(Beginning of Task inputs)

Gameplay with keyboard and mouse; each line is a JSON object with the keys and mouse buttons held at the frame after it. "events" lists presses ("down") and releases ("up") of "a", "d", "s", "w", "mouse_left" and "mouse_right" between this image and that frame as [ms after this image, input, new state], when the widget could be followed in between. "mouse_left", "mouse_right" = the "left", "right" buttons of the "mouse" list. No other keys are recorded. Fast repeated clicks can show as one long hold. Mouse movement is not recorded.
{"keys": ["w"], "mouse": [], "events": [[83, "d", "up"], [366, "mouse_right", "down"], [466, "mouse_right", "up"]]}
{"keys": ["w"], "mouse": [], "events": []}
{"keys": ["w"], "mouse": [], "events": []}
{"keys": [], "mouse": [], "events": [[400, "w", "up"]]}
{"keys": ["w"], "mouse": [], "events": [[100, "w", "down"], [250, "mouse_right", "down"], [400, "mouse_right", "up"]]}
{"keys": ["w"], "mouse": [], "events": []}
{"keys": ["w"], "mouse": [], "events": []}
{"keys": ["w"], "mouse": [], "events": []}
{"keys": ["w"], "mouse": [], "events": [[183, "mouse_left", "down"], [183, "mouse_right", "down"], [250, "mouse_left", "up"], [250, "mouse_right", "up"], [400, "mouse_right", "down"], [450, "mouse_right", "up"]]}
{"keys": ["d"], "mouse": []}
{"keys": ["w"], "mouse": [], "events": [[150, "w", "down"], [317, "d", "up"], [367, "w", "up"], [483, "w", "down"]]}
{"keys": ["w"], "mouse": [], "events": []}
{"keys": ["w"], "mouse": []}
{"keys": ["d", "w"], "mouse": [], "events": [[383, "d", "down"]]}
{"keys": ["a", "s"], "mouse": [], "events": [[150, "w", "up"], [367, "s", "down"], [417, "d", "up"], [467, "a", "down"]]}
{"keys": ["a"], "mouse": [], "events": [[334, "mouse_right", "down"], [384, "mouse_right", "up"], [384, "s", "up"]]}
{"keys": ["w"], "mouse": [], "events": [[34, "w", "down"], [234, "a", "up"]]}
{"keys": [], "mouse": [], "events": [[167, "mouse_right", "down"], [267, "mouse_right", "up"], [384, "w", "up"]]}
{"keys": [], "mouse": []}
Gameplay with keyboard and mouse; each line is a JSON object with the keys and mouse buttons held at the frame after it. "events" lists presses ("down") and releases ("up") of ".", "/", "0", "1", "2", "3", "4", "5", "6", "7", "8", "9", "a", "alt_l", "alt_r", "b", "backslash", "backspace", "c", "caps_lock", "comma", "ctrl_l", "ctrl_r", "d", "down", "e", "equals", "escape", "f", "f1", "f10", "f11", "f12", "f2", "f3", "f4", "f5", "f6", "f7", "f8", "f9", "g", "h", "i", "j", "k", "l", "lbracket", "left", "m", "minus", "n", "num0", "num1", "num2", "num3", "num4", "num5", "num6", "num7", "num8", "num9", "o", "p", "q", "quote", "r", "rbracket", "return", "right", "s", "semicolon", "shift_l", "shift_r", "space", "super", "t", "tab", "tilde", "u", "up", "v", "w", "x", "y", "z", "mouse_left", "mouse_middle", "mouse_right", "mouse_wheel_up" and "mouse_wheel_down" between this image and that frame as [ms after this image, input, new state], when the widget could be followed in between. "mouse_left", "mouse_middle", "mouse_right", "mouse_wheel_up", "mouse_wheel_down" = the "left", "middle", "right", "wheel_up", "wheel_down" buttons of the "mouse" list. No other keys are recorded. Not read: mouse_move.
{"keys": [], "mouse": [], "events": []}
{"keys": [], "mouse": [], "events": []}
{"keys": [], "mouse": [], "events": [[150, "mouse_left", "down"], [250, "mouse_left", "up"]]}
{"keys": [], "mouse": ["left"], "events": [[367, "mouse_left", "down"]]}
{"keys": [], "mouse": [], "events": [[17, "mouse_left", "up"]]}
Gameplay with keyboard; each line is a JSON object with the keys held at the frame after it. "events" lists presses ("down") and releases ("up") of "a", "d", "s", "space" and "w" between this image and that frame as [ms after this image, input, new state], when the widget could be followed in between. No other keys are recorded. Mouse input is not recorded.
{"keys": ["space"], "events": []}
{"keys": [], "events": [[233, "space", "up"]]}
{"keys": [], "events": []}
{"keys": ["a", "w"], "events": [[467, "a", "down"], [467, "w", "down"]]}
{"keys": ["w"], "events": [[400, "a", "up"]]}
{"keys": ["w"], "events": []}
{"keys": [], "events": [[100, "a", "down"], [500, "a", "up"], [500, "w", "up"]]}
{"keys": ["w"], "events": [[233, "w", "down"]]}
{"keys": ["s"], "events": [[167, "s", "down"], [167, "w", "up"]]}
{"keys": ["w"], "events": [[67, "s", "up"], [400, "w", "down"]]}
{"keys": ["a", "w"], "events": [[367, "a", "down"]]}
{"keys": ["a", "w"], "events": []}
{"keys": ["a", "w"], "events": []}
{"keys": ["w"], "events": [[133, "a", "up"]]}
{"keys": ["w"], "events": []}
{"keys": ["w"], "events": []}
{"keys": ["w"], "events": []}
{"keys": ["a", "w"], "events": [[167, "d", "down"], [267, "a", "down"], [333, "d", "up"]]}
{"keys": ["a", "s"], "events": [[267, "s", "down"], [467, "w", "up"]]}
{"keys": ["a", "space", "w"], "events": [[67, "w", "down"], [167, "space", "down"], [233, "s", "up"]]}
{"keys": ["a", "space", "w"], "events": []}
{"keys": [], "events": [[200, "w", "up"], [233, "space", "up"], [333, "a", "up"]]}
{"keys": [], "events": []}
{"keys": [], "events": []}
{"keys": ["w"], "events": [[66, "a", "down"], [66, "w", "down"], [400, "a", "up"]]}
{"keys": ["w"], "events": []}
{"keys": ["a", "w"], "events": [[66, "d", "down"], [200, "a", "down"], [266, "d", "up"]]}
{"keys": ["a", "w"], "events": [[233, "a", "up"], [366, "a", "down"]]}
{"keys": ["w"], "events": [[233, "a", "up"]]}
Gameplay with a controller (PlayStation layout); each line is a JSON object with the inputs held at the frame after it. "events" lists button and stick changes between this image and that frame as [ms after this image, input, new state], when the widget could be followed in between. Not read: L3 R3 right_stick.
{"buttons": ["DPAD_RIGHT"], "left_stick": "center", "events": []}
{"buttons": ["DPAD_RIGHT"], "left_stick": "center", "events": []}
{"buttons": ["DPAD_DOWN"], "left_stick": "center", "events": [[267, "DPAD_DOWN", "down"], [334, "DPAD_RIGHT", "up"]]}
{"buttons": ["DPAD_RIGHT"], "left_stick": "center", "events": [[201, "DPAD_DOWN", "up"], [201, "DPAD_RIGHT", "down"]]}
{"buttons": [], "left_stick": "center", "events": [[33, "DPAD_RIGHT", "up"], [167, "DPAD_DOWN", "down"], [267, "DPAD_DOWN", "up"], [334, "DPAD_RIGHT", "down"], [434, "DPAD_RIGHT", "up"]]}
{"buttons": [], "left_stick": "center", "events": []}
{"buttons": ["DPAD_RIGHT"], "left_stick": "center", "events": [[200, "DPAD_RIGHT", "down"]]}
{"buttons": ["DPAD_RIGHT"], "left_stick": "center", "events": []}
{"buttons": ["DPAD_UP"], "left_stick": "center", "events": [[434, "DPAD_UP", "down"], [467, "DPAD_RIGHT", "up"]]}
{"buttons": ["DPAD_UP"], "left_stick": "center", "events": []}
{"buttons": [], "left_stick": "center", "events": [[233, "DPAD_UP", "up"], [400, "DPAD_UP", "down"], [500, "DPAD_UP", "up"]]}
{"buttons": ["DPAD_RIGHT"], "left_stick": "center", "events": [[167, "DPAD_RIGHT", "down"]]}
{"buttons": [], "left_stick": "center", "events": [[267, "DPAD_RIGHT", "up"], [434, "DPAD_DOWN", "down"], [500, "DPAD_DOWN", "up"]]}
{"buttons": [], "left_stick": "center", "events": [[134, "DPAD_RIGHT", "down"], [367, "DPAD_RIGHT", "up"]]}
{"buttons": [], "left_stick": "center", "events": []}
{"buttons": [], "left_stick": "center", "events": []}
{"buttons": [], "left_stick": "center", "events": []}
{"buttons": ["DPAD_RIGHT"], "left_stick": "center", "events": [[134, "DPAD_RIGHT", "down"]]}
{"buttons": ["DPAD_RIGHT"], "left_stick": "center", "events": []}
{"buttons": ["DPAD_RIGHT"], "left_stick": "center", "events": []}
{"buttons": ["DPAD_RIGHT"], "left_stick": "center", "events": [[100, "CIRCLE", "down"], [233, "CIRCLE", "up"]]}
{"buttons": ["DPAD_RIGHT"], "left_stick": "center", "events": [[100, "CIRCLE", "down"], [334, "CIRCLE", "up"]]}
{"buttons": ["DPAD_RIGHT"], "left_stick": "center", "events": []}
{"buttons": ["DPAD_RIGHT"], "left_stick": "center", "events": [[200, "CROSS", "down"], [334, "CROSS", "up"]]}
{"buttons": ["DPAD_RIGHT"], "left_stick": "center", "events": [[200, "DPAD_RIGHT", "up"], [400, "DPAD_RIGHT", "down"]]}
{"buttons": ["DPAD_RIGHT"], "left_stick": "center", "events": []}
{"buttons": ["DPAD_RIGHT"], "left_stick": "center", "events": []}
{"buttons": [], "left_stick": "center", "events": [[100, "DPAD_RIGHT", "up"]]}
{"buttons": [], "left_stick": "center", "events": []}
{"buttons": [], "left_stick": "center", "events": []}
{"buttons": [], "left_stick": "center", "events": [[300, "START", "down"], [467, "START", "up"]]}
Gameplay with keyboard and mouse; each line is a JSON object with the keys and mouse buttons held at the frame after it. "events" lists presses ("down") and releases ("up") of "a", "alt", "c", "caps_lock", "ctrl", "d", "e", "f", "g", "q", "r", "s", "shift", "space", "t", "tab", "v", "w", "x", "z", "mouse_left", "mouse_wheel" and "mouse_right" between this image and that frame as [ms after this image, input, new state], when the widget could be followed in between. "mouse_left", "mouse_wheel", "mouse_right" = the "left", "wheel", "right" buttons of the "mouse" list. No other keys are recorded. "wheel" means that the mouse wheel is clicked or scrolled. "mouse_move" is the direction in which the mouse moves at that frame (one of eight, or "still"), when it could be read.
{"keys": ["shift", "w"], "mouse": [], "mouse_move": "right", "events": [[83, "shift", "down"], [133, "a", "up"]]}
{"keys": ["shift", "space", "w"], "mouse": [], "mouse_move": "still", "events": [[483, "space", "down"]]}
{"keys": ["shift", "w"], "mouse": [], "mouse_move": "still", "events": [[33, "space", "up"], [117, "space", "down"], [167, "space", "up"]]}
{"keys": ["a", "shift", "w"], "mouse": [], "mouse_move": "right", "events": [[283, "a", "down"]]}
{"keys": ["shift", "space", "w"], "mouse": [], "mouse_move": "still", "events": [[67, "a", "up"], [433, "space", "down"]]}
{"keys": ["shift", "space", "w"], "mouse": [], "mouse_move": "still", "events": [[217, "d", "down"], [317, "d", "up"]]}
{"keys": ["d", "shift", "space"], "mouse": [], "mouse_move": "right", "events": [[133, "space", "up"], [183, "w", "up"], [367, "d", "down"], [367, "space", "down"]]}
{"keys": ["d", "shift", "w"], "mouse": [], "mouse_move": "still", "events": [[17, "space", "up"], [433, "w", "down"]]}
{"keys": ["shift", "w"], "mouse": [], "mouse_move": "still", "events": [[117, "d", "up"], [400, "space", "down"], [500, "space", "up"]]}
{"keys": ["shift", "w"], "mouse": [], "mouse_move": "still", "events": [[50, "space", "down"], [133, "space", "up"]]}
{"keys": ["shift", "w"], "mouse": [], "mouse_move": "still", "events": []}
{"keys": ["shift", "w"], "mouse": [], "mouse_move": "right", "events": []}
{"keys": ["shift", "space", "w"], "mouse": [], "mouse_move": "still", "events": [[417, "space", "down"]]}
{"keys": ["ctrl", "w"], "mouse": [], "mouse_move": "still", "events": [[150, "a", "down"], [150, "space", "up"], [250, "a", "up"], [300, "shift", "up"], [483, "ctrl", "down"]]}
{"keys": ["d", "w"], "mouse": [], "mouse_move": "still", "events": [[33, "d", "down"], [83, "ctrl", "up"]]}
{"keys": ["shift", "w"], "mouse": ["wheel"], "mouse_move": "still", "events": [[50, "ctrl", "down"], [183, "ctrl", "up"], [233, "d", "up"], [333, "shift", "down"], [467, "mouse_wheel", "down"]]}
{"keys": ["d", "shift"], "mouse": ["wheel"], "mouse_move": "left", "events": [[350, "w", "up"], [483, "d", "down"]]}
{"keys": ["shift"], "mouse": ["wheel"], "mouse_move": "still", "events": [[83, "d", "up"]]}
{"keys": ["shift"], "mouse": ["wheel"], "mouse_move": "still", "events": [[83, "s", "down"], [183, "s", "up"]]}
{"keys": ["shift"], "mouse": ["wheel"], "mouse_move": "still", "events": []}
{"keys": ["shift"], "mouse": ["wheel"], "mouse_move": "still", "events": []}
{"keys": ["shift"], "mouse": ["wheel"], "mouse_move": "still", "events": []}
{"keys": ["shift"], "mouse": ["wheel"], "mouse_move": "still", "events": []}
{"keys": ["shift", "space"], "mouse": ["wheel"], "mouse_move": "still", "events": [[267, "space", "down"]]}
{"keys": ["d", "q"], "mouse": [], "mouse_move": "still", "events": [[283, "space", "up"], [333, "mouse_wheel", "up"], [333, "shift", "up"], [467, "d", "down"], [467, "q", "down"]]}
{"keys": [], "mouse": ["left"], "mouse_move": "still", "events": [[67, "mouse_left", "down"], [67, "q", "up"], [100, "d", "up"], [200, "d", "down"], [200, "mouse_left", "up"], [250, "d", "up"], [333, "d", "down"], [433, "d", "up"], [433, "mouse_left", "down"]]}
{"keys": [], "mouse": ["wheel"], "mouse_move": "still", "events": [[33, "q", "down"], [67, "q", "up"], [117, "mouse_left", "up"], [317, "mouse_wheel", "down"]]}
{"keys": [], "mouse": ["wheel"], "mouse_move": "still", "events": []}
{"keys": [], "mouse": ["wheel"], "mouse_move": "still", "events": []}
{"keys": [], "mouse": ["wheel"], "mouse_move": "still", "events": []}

(End of Task inputs)

Required action: Look through the entries for the string "CIRCLE". Every line that has it belongs in the answer.

Task output:
{"buttons": ["DPAD_RIGHT"], "left_stick": "center", "events": [[100, "CIRCLE", "down"], [233, "CIRCLE", "up"]]}
{"buttons": ["DPAD_RIGHT"], "left_stick": "center", "events": [[100, "CIRCLE", "down"], [334, "CIRCLE", "up"]]}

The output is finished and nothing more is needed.